これは http://mitochondrion.jp/ に掲載している「医学日記」を、諸般の便宜のために、 1 記事 1 ファイルとして形成し直したものです。 簡単なプログラムで自動生成しているので、体裁の乱れなどが一部にあるかと思われますが、ご容赦ください。
本日から、小売店における会計時に配布するプラスチック製の袋、いわゆるレジ袋の原則有料化が義務付けられた。具体的には「容器包装に係る分別収集及び再商品化の促進等に関する法律 (平成七年法律第百十二号) 第七条の四第一項に基づき、小売業に属する事業を行う者の容器包装の使用の合理化による容器包装廃棄物の排出の抑制の促進に関する判断の基準となるべき事項を定める省令の一部を改正する省令(令和元年財務・厚生労働・農林水産・経済産業省令第 1 号)」が施行された。これは、いわゆる容器包装リサイクル法 (容器包装に係る分別収集及び再商品化の促進等に関する法律) の関連省令の一つを改正する省令である。今回の改正の目的は省令の条文には明記されていないが、経済産業省の広報サイトによれば「廃棄物・資源制約、海洋プラスチックごみ問題、地球温暖化などの課題」をふまえて「プラスチックの過剰な使用を抑制し、賢く利用していく必要があります」との観点から「普段何気なくもらっているレジ袋を有料化することで、それが本当に必要かを考えていただき、私たちのライフスタイルを見直すきっかけとすることを目的としています」とのことである。この広報サイトを読んだ時、私は、おや、と思った。「レジ袋の消費量を減らすこと」を目的とは明記していないのである。この経済産業省の書き方は、たいへん気にいった。今回の有料化は偽善的な政策であるが、広報担当者には一片の良心が残っており、苦しんで文言を選び抜いたように感じられた。
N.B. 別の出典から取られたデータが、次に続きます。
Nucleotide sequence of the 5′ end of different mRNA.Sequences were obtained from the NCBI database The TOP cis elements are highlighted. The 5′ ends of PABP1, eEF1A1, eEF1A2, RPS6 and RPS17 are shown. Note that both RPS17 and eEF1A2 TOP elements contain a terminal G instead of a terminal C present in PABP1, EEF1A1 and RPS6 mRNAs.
いわゆる海洋プラスチックの点についていえば、そもそも海洋へのプラスチックの流出が実際にどれだけ有害なのかわからないのに、それが非常に重大な問題であるかのような印象を広めて危機感を煽る風潮は問題である。「些末な問題なのか、重大な問題なのか、よくわからないけれども、もしかすると重大な問題かもしれないので、念のため、対策しましょう」というならば良い。しかし、科学的根拠もなしに、それが重大で有害だと決めつけてしまうのは、よろしくない。また、我々がプラスチックを使用しても、適切に処理する限り、それが海洋に流出するとは思われない。プラスチック製品を不適切に路上や海上あるいは河川に投棄するから、それが海洋に流出するのである。つまり「海洋汚染を防ぐために、私はプラスチックを使いません」と宣言する人は、「私はゴミを不正に投棄します」と言っているに等しい。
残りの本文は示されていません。